(Excerpt begins)

The approach worked.

Released in February, “Fuzzy” has been a hit on some alternative/college radio stations--and the band has done turn-away business in Los Angeles clubs. Calling it one of the best debuts so far this year, Rolling Stone magazine described “Fuzzy” as a “sagebrush Doors” with the dramatic sweep of Love’s “Forever Changes.”

The group’s genesis goes back to 1985 when Phillips met Peters and they became the rhythm section of the late L.A. underground band Shiva Burlesque. Many of the current group’s elements--including the emphasis on hard-edged acoustic music--date back to that band.

The difference, Phillips says, is that the playing is much more aggressive now: “There was this feeling that we were holding something back, holding something down. It never quite exploded like it does now.”

(Excerpt ends)

◆ **Work task A**:
Answer these questions from the article about the band behind "Fuzzy":
(i) In which month was "Fuzzy" released?
(ii) In what year did Phillips meet Peters?
(iii) What was the name of the band in which the two of them formed the rhythm section?
◆ **Work task B**:
Reproduce word for word the stretch of the article about the band behind "Fuzzy" from "The group’s genesis" through "to that band.".
◆ **Work task C**:
Write the next part of the article about the band behind "Fuzzy", starting after its last sentence.

(Stored data begins)

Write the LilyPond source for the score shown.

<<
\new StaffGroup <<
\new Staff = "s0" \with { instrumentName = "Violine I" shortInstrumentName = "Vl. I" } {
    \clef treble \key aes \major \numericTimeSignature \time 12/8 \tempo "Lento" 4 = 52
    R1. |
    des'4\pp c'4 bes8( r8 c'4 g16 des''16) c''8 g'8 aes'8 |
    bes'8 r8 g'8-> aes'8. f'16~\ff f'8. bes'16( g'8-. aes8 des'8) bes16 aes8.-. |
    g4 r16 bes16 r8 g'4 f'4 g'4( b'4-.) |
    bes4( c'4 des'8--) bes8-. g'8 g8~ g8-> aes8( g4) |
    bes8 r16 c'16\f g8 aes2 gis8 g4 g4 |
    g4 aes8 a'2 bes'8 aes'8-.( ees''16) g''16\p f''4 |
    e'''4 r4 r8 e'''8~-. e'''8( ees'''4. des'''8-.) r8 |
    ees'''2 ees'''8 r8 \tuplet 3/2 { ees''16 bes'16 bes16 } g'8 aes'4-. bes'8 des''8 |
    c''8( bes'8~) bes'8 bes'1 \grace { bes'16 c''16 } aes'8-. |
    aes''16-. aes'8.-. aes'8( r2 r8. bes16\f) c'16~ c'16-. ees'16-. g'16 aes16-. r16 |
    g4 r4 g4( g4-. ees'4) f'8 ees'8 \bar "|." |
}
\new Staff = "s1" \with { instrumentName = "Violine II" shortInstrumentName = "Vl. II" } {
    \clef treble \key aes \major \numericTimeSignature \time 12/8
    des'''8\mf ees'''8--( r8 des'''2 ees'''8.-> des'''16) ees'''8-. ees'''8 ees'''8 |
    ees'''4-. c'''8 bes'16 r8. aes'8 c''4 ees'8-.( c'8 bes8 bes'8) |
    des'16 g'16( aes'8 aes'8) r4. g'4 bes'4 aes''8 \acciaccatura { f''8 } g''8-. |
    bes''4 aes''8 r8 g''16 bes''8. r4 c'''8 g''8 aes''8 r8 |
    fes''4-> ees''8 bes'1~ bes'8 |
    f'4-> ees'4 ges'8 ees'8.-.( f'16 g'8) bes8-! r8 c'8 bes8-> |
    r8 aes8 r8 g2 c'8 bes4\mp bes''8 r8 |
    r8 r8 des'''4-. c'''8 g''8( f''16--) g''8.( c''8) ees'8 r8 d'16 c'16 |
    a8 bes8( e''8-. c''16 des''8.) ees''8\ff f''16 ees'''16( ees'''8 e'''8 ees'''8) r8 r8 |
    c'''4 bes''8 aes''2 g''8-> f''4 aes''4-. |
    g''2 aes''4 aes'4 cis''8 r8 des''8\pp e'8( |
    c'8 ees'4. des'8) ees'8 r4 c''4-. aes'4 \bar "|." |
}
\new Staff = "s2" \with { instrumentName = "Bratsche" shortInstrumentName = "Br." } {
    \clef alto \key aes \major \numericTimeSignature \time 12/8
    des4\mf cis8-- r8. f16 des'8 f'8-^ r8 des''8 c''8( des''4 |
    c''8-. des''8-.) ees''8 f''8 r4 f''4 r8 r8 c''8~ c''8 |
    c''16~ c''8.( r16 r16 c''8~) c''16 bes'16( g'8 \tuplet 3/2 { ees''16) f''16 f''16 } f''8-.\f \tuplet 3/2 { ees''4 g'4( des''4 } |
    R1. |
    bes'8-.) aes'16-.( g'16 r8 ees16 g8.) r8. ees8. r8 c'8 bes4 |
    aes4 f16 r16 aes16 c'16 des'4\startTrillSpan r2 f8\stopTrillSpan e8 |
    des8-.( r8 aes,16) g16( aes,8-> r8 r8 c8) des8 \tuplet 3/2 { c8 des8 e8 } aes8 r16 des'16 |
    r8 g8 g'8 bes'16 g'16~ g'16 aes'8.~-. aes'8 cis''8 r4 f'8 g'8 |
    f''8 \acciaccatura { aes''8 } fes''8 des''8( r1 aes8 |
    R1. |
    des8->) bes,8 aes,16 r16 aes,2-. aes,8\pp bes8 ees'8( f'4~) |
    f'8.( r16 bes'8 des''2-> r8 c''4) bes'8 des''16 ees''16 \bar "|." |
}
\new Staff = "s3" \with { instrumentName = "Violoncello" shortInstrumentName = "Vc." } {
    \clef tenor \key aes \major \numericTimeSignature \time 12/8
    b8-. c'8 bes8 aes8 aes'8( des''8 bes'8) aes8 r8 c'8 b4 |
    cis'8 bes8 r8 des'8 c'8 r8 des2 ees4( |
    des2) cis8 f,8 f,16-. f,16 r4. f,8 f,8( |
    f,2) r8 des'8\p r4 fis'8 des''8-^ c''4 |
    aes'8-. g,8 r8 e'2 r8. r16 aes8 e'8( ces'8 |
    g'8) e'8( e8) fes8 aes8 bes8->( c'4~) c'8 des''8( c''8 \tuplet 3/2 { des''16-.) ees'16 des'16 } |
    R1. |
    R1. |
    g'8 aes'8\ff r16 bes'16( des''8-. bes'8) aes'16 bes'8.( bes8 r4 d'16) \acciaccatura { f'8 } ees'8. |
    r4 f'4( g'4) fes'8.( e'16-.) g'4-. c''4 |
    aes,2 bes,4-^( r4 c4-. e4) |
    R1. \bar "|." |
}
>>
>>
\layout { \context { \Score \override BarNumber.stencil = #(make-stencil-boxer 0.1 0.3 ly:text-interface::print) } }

(Stored data ends)

◆ **Your response A**:
(i) February
(ii) 1985
(iii) Shiva Burlesque

◆ **Your response B**:
The group’s genesis goes back to 1985 when Phillips met Peters and they became the rhythm section of the late L.A. underground band Shiva Burlesque. Many of the current group’s elements--including the emphasis on hard-edged acoustic music--date back to that band.

◆ **Your response C**:
After Shiva Burlesque, the two musicians joined with Kimble and played around Los Angeles under various names before adopting Grant Lee Buffalo in 1989. They chose the name to signify “a dying part of America.”

On record, the group blends a rich, Bowie-esque swankiness with raw, tumbling balladry, all set against Phillips’ quirky blend of happy/sad lyrics. On stage, the band adds a teasing sense of the unpredictable. The trio (which is currently supporting Sugar on its U.S. concert swing) never bothered to make out a set list during its recent three-month tour. They just played what felt right at the moment.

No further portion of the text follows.